As with all of the final parts to these questions, I am trying to give first class students the scope to be more creative and analytical in the way that they answer questions about "real-world" systems. As before, therefore, there are a variety of solutions. The main focus here is on the use of redundancy to increase the level of assurance over the reliability of hardware. The opening sentence in the previous quotation was chosen because it creates a clear link back to solutions in the previous part about TMR. Here the redundant set cross-checks results in the same manner that a comparator can be used to check the output of TMR architectures. This not only applies to the computations performed by each element. Checks are also performed on the input received by each GPC through its interface adapter. In either case, if a difference is detected between one of the units and its peers in a redundant set then the single unit will be excluded as quickly as possible to prevent faults from propagating into subsequent computations.

The limitations of redundant approaches have been covered in class N/2-1 tolerances can be accepted. Any more and it will fail. This is significant if similar design/development flaws exist in more than one unit. Synchronisation problems can arise so that individual GPC?s are delayed before comparison or may even find themselves out of step etc.

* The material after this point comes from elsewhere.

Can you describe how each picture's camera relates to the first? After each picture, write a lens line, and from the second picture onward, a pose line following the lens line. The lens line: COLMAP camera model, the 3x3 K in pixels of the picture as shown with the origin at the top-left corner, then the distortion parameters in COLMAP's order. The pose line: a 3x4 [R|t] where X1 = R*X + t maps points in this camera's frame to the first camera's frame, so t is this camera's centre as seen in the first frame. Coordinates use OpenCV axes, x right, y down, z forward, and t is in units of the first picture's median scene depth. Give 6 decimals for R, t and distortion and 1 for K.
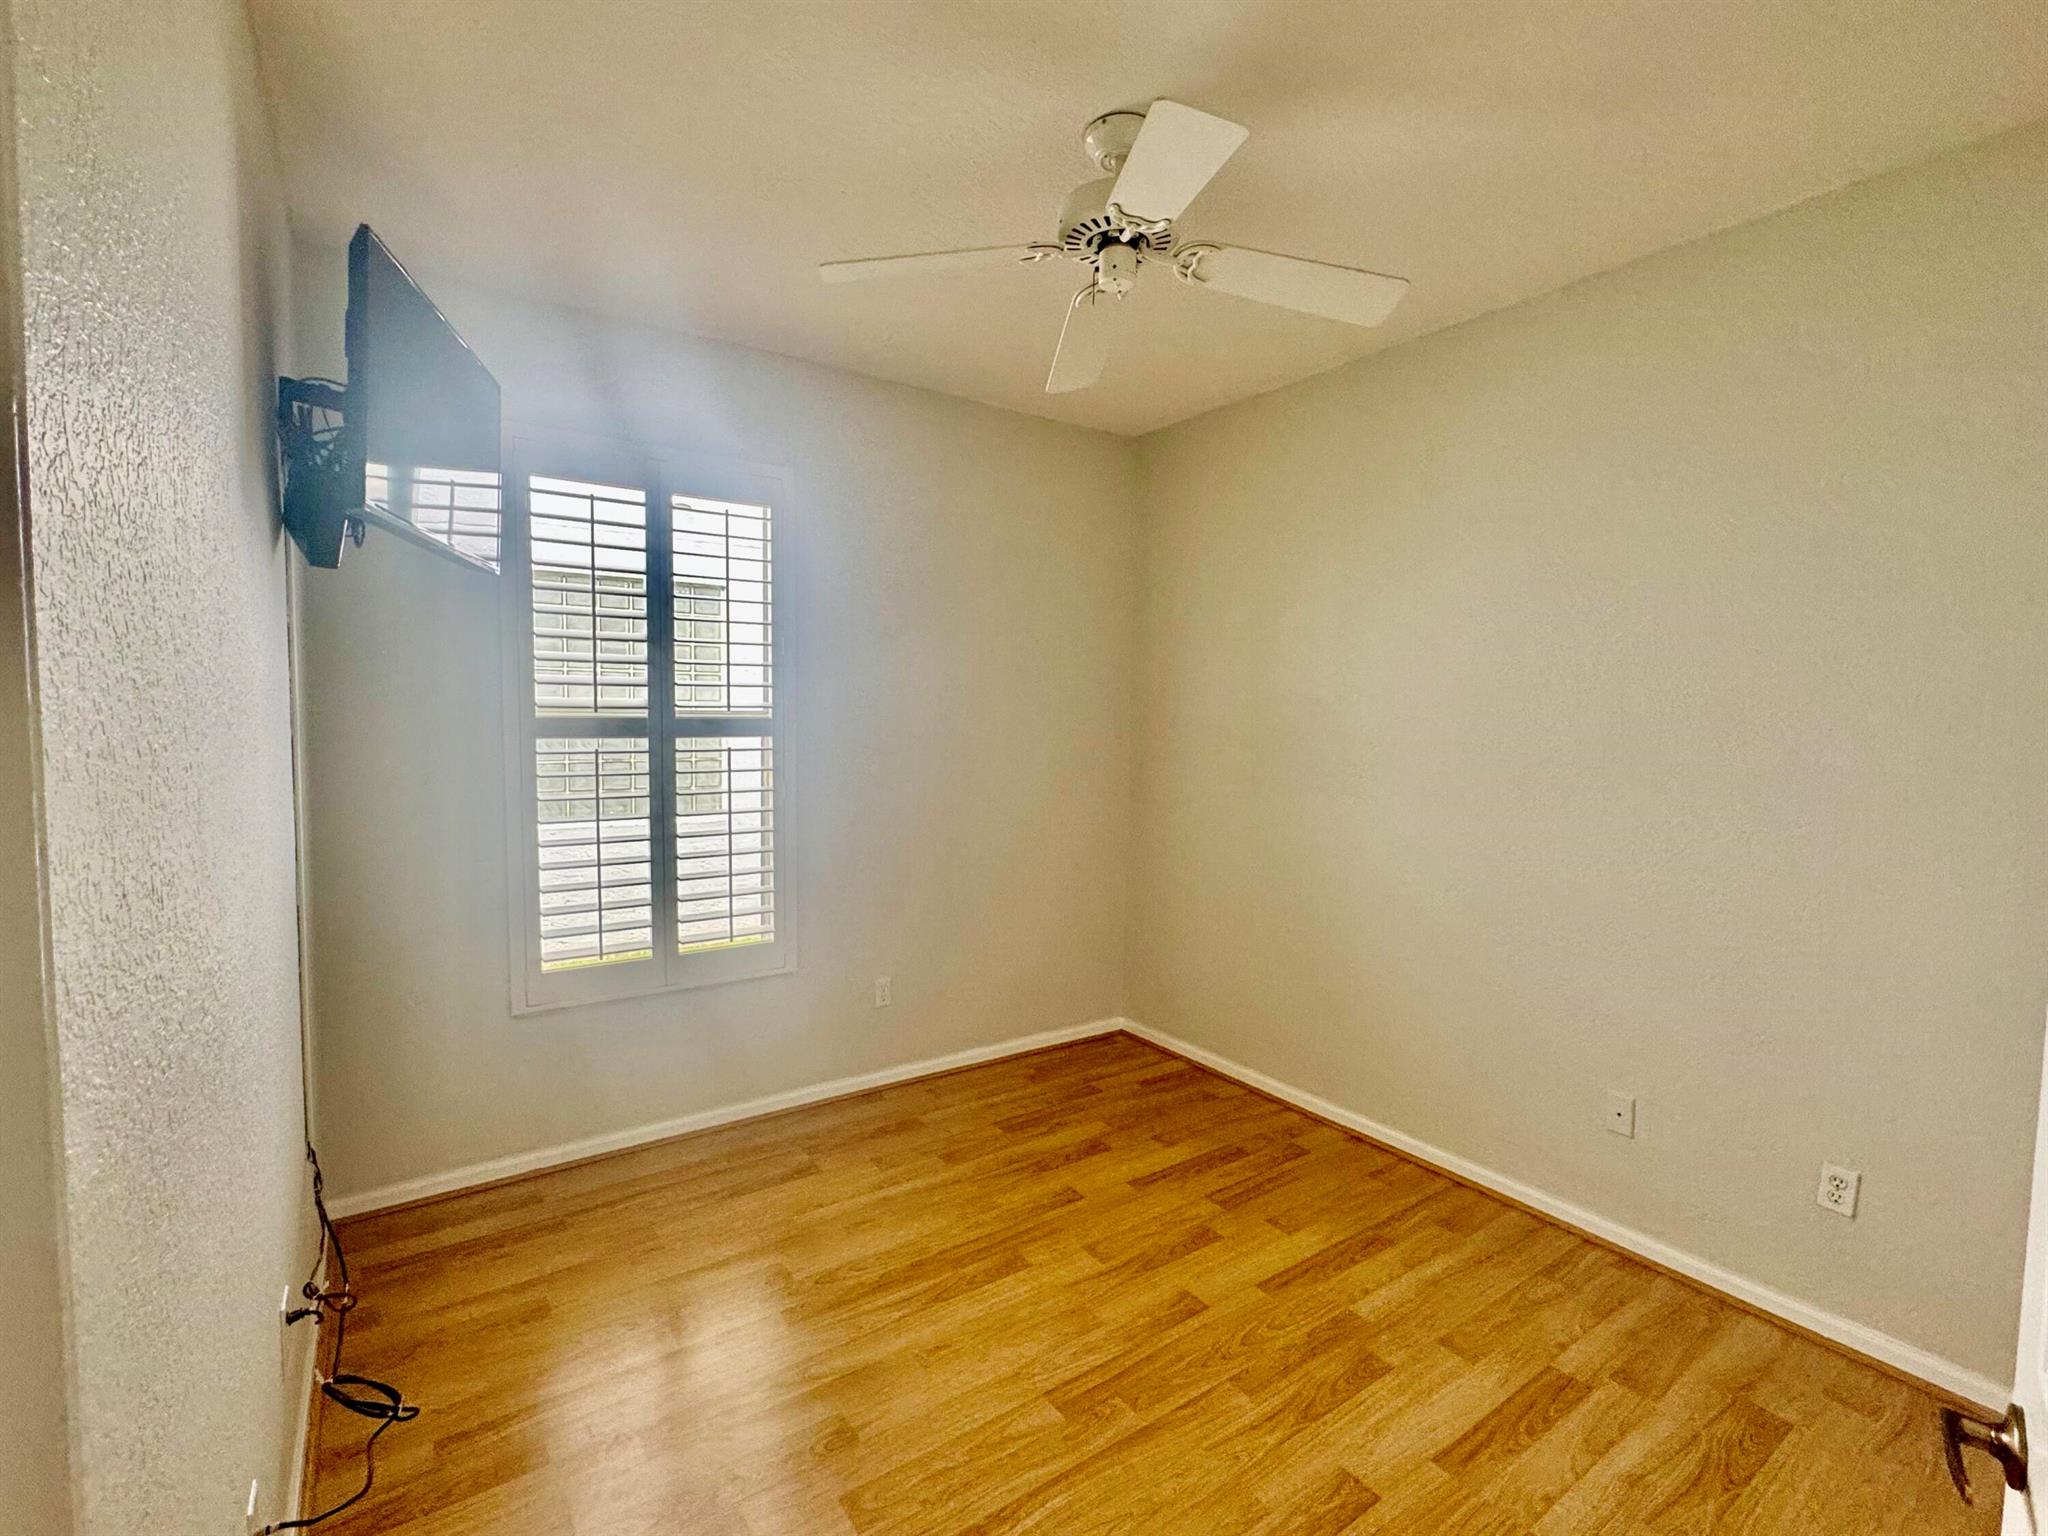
lens RADIAL K [[927.7, 0, 1030.7], [0, 927.7, 759.5], [0, 0, 1]] dist [0.000312, 0.000027]
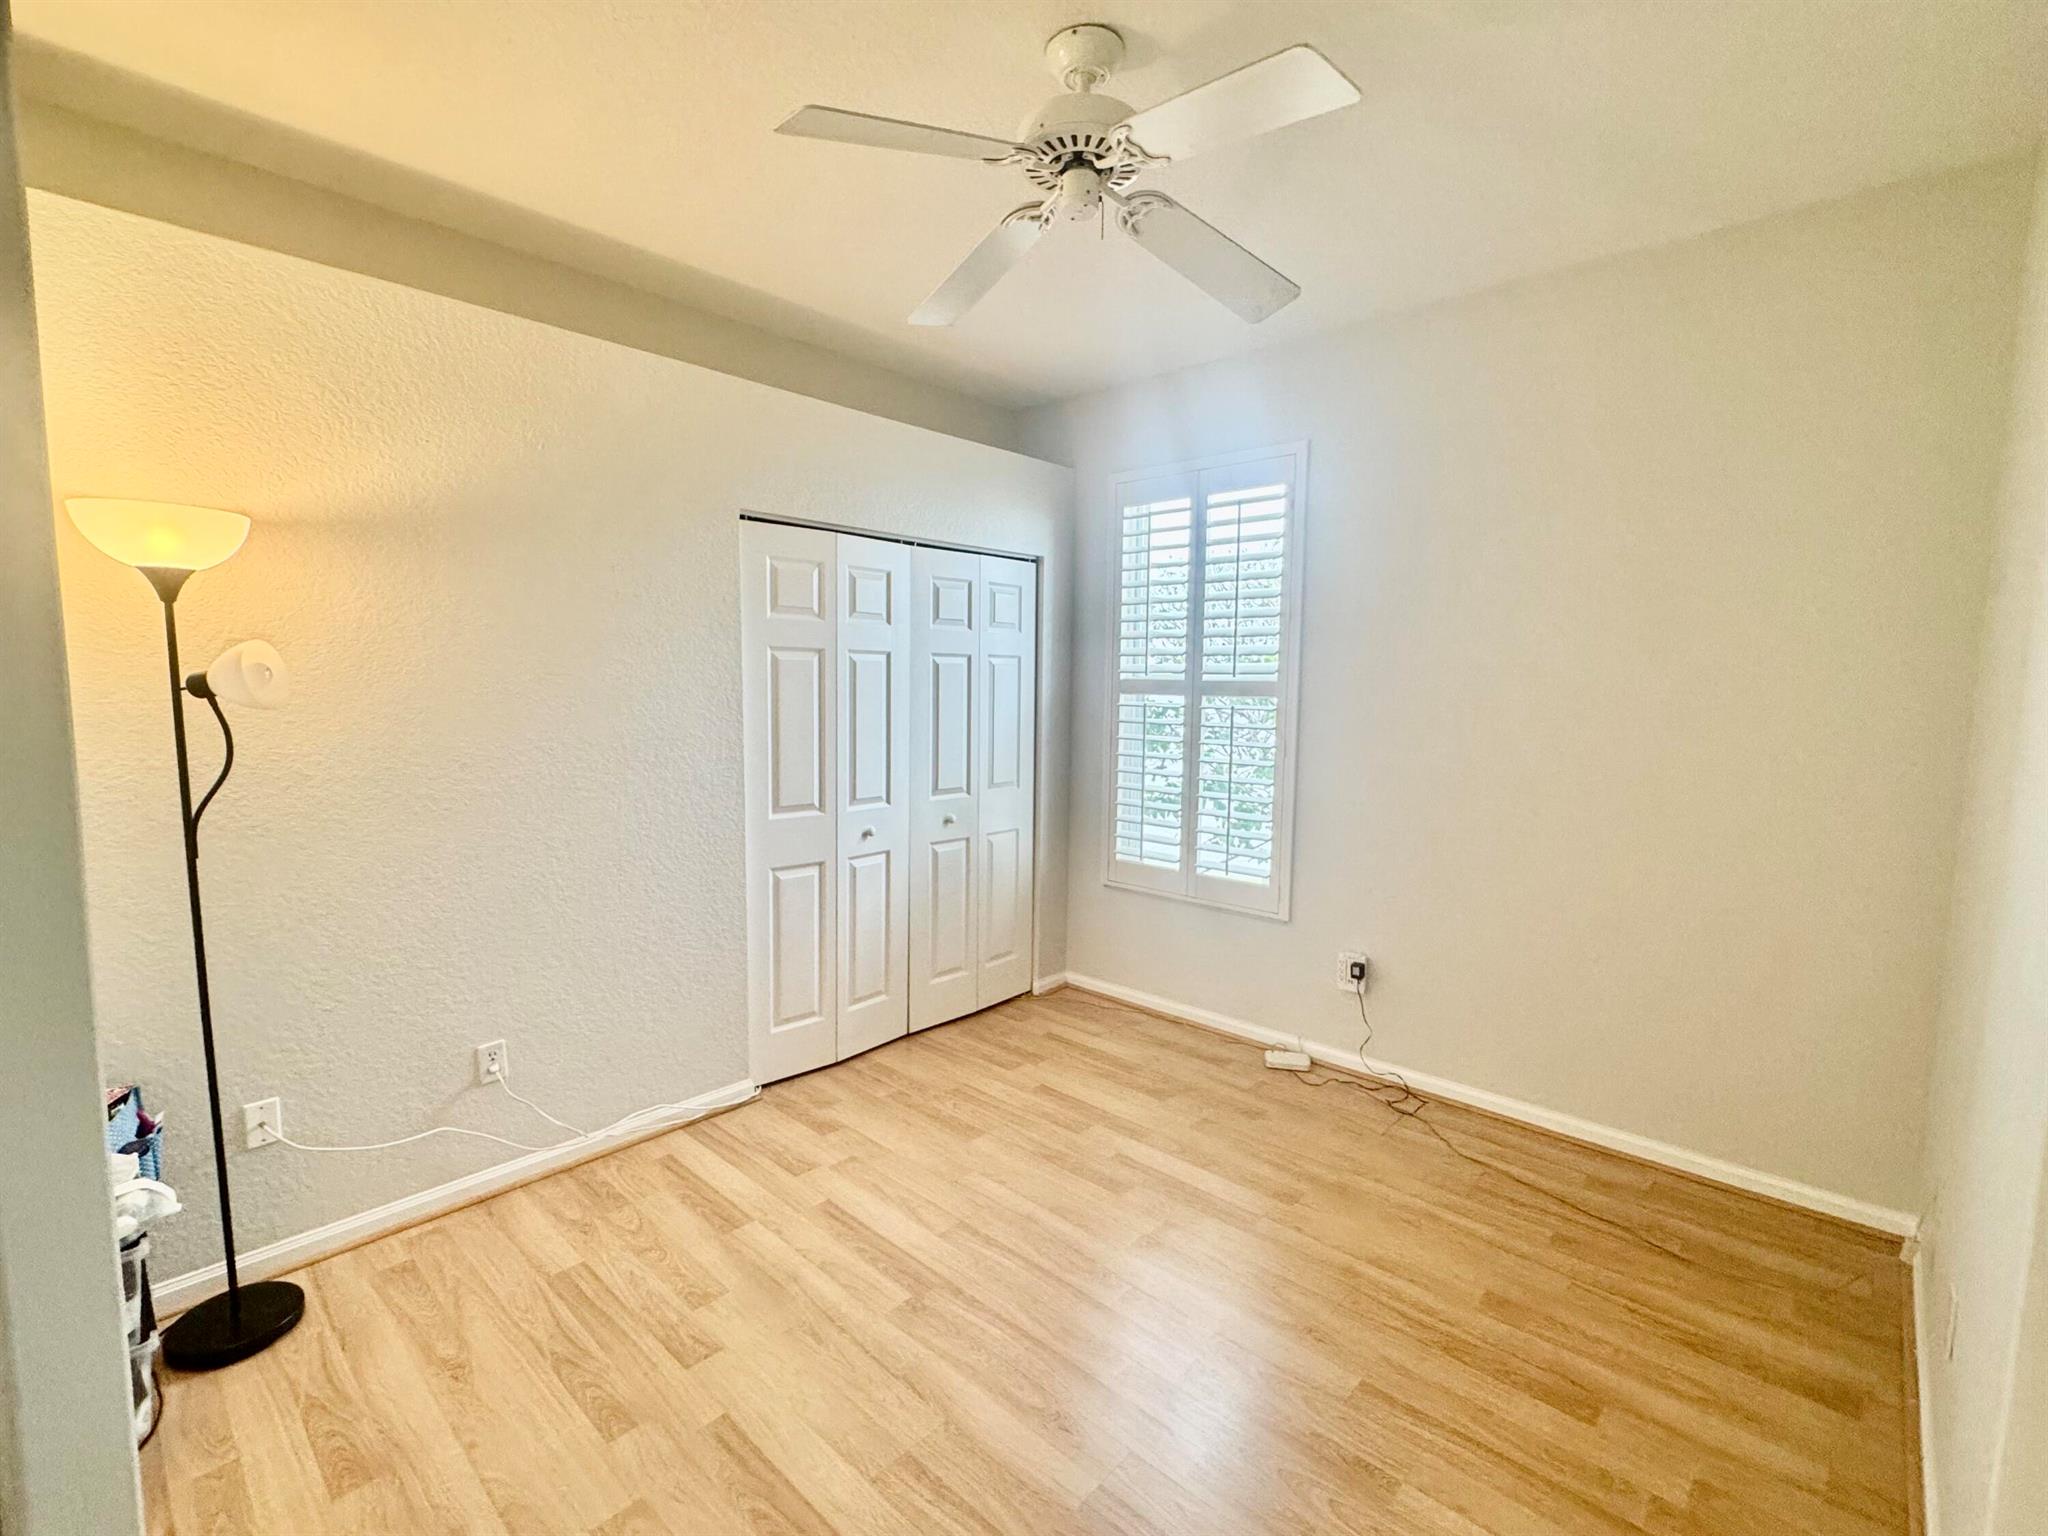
lens RADIAL K [[927.7, 0, 1031.6], [0, 927.7, 773.3], [0, 0, 1]] dist [0.000312, 0.000027]
pose [[0.228454, 0.101480, -0.968251, 0.739857], [-0.059043, 0.994166, 0.090266, -0.020279], [0.971763, 0.036547, 0.233113, 0.491528]]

1. With reference to IEC61508 or DO-178B, argue for or against the statement that standards are both a necessary and a sufficient prerequisite for the development of safety-critical computer systems.

[20 marks]

There are many different answers to this. The intention of an essay question is to allow first class students to construct their own discussion and to allow other students to reproduce some of the material that I have already provided.

Key ideas behind the question include the distinction between necessary and sufficient. Standards are necessary to ensure that companies and individuals follow minimum approved practices. They are not sufficient unless supported by other practices that support a wider safety culture. This is particularly important when line management may have to preserve budgets in the face of changes to a project?s expenditure profile. For example, 61508 recognise that it is possible to apply recommended methods but still end up with an unsafe system if they are not applied in a rigorous manner.

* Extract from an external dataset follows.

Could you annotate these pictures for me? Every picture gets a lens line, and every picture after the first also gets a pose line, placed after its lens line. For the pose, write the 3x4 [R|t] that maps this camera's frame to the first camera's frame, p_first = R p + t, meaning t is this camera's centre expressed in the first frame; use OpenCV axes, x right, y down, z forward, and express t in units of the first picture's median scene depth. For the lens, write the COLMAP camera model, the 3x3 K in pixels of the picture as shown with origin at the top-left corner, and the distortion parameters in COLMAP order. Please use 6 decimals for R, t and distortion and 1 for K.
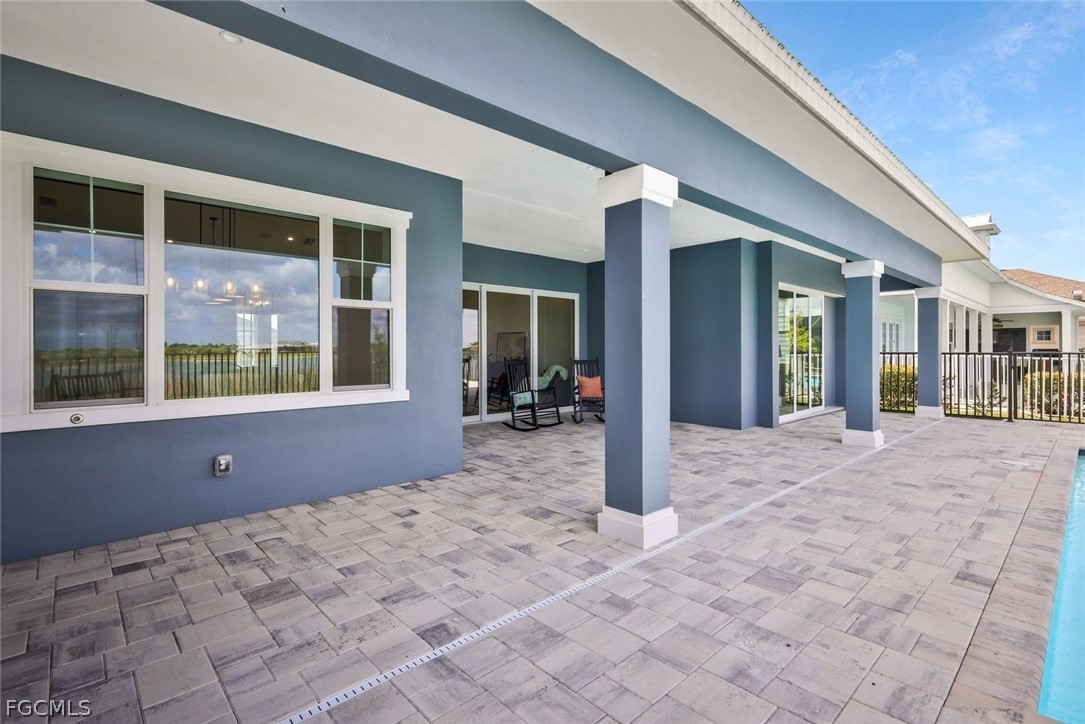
lens RADIAL K [[509.9, 0, 544.4], [0, 509.9, 347.7], [0, 0, 1]] dist [0.008898, 0.000458]
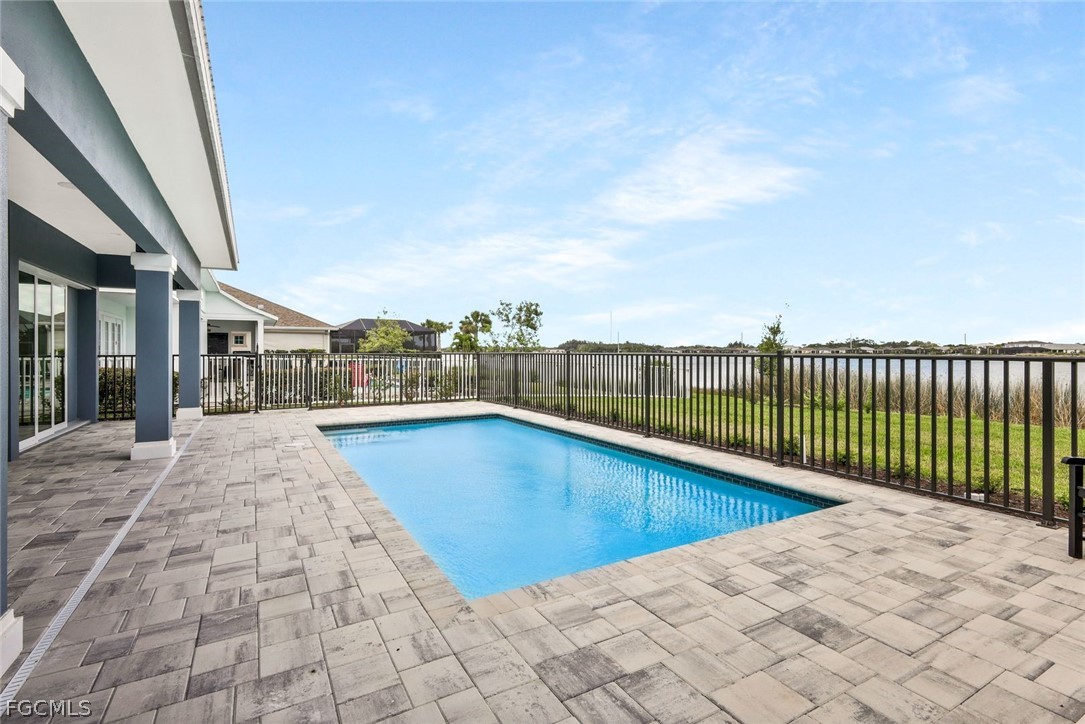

In the course, we have focussed on some of the aims behind standardisation and certification but also the importance of ethics. It is possible to conform to a standard and yet also produce an unsafe system. For instance, if associated documentation does not reflect development practices or the final product. All of the professional codes (ACM, IEEE) include sections on individual responsibility in these situations.

Changes in operating environments or to the standards themselves may also mean that a system, which satisfied a set of requirements at one point in time, may fail to conform to those standards in the future. Some students may argue that many safety-critical systems have been successfully built without conforming to particular standards. If they choose to follow this line then they need to provide examples and to explain the long term problems that can arise as projects grow in scale and complexity.

[end]